THE PROBLEM
Report back each line of the data that contains the word "proyecto".

GIVEN RECORDS
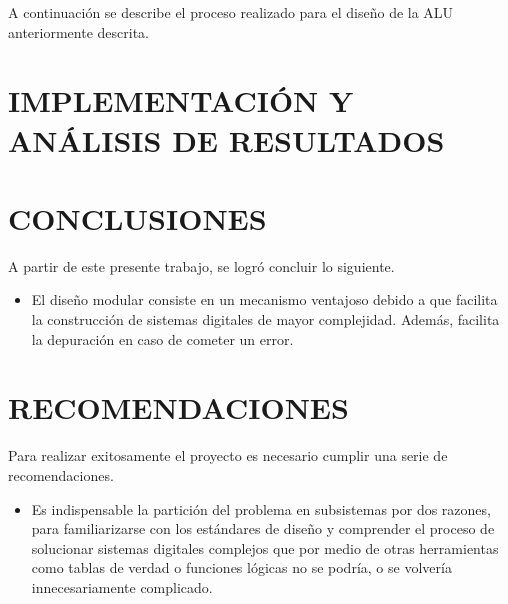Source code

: \documentclass[journal,trans]{IEEEtran}
\begin{document}
A continuación se describe el proceso realizado para el diseño de la ALU anteriormente descrita.




\begin{comment}
Parte del problema por resolver consiste en el uso de componentes combinacionales, para lo cual se dispuso de un multiplexor de ocho entradas como el encargado de gobernar las operaciones.

se realizó una partición por módulos, lo cual consiste en estructurar la descripción del proyecto en secciones definidas, cada una con su respectivo proceso de diseño y codificación en el HDL Verilog.

Posteriormente se integró cada solución propuesta en un proyecto principal denominado main, al cual se le ajustaron los cambios correspondientes y se le agregó las distintas banderas como parte de las restricciones del proyecto.
\end{comment}

\section{IMPLEMENTACIÓN Y ANÁLISIS DE RESULTADOS}


\section{CONCLUSIONES}
A partir de este presente trabajo, se logró concluir lo siguiente.
\begin{itemize}
    \item El diseño modular consiste en un mecanismo ventajoso debido a que facilita la construcción de sistemas digitales de mayor complejidad. Además, facilita la depuración en caso de cometer un error.
\end{itemize}

\section{RECOMENDACIONES}
Para realizar exitosamente el proyecto es necesario cumplir una serie de recomendaciones.
\begin{itemize}
    \item Es indispensable la partición del problema en subsistemas por dos razones, para familiarizarse con los estándares de diseño y comprender el proceso de solucionar sistemas digitales complejos que por medio de otras herramientas como tablas de verdad o funciones lógicas no se podría, o se volvería innecesariamente complicado.
\end{itemize}
\end{document}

RESPONSE FOR THIS EXERCISE
se realizó una partición por módulos, lo cual consiste en estructurar la descripción del proyecto en secciones definidas, cada una con su respectivo proceso de diseño y codificación en el HDL Verilog.
Posteriormente se integró cada solución propuesta en un proyecto principal denominado main, al cual se le ajustaron los cambios correspondientes y se le agregó las distintas banderas como parte de las restricciones del proyecto.
Para realizar exitosamente el proyecto es necesario cumplir una serie de recomendaciones.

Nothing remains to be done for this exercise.